## Exercise details
Give back the full set of entries exactly, keeping each line intact.

--- Material for this task Enclosed Below ---

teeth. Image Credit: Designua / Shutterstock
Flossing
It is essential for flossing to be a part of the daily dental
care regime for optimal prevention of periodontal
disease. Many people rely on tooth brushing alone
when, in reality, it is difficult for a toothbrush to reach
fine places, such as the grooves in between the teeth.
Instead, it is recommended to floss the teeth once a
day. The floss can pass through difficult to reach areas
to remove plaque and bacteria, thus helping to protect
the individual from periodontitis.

--- End of Enclosed Material for this task ---

## Written solution
teeth. Image Credit: Designua / Shutterstock
Flossing
It is essential for flossing to be a part of the daily dental
care regime for optimal prevention of periodontal
disease. Many people rely on tooth brushing alone
when, in reality, it is difficult for a toothbrush to reach
fine places, such as the grooves in between the teeth.
Instead, it is recommended to floss the teeth once a
day. The floss can pass through difficult to reach areas
to remove plaque and bacteria, thus helping to protect
the individual from periodontitis.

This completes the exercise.